I used the flow measurement method only because I had noticed that
accuracy of measurement with a dial gauge was not as repeatable as
I hoped. It seemed that things like crooked valve lifter buttons
wires, guides, deformed valve plates, etc., might be causing the valve
to settle differently from valve to valve and from measurement to
measurement. For example, if the top face of the valve body is not
parallel to the bottom, the valve will tilt in its travel and can
disturb the measurement. The amount of measurement error is likely
to be small but it is just one more uncertainly to be added to the rest
and any method that eliminated it was of interest to me.
My method simply measured the flow through the top seat with the valve
at rest. It might be good to apply vacuum to the stack to insure equal
compression of the leather but I did not do that. It was not my
intention to measure leakage.
Flow through a small valve gap is influenced by turbulence and other
factors so the flow through a crooked valve is going to be different
from that through one that is parallel to its seat. Since a valve
in its open or closed position will be resting on one of the seats,
any difference in valve gap caused by non parallel faces of the valve
body will be the same in the open or closed position.

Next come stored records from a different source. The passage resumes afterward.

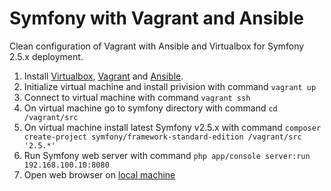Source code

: Symfony with Vagrant and Ansible
============================

Clean configuration of Vagrant with Ansible and Virtualbox for Symfony 2.5.x deployment.

1. Install [Virtualbox][virtualbox], [Vagrant][vagrant] and [Ansible][ansible].
2. Initialize virtual machine and install privision with command `vagrant up`
3. Connect to virtual machine with command `vagrant ssh`
4. On virtual machine go to symfony directory with command `cd /vagrant/src`
5. On virtual machine install  latest Symfony v2.5.x with command `composer create-project symfony/framework-standard-edition /vagrant/src '2.5.*'`
6. Run Symfony web server with command `php app/console server:run 192.168.100.10:8080`
7. Open web browser on [local machine][symfonylocal]

[vagrant]: https://www.vagrantup.com/ "Development environments made easy"
[virtualbox]: https://www.virtualbox.org/ "VirtualBox is a powerful x86 and AMD64/Intel64 virtualization"
[ansible]: http://www.ansible.com/home "Ansible is Simple IT Automation"
[symfonylocal]: http://192.168.100.10:8080/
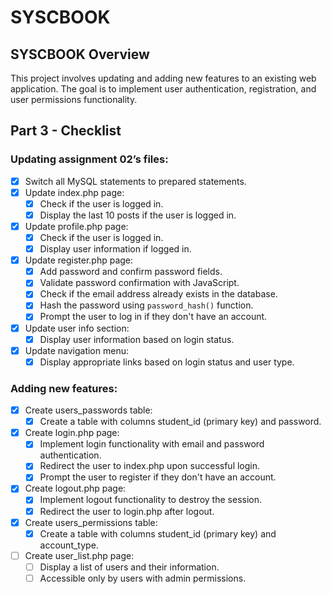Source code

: # SYSCBOOK

## SYSCBOOK Overview

This project involves updating and adding new features to an existing web application. The goal is to implement user authentication, registration, and user permissions functionality.

## Part 3 - Checklist

### Updating assignment 02’s files:

- [x] Switch all MySQL statements to prepared statements.
- [x] Update index.php page:
  - [x] Check if the user is logged in.
  - [x] Display the last 10 posts if the user is logged in.
- [x] Update profile.php page:
  - [x] Check if the user is logged in.
  - [x] Display user information if logged in.
- [x] Update register.php page:
  - [x] Add password and confirm password fields.
  - [x] Validate password confirmation with JavaScript.
  - [x] Check if the email address already exists in the database.
  - [x] Hash the password using `password_hash()` function.
  - [x] Prompt the user to log in if they don't have an account.
- [x] Update user info section:
  - [x] Display user information based on login status.
- [x] Update navigation menu:
  - [x] Display appropriate links based on login status and user type.

### Adding new features:

- [x] Create users_passwords table:
  - [x] Create a table with columns student_id (primary key) and password.
- [x] Create login.php page:
  - [x] Implement login functionality with email and password authentication.
  - [x] Redirect the user to index.php upon successful login.
  - [x] Prompt the user to register if they don't have an account.
- [x] Create logout.php page:
  - [x] Implement logout functionality to destroy the session.
  - [x] Redirect the user to login.php after logout.
- [x] Create users_permissions table:
  - [x] Create a table with columns student_id (primary key) and account_type.
- [ ] Create user_list.php page:
  - [ ] Display a list of users and their information.
  - [ ] Accessible only by users with admin permissions.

For this reason I thought it reasonable to measure the flow through
the top valve plate since it is much easier to do. Since the top and
bottom valve plates might be distorted differently, it would be best
to measure the flow through both the top and bottom and to make any
necessary corrections to the valve geometry. This is much more effort
than I was willing to invest.
Measuring flow through the top seat is easy and produces repeatable
measurements. This is probably more true of the microscope method than
the dial gauge but I never thought of using my microscope in that way.
In summary, either measuring valve travel with a dial gauge or
a microscope is probably just as good as flow measurement if done
carefully and if the geometry of all valves is consistent. To the
extent that these dimensions vary, flow measurement might be better.
There is probably a reason that Ampico used the flow method for
adjusting unit valves. Whether it was to achieve greater accuracy,
as stated in their promotional literature, or just because it was
easier to build a machine to automatically set the valves, is not
clear. As far as my work is concerned, I prefer methods that reduce
the chance of errors in tedious repeated tasks.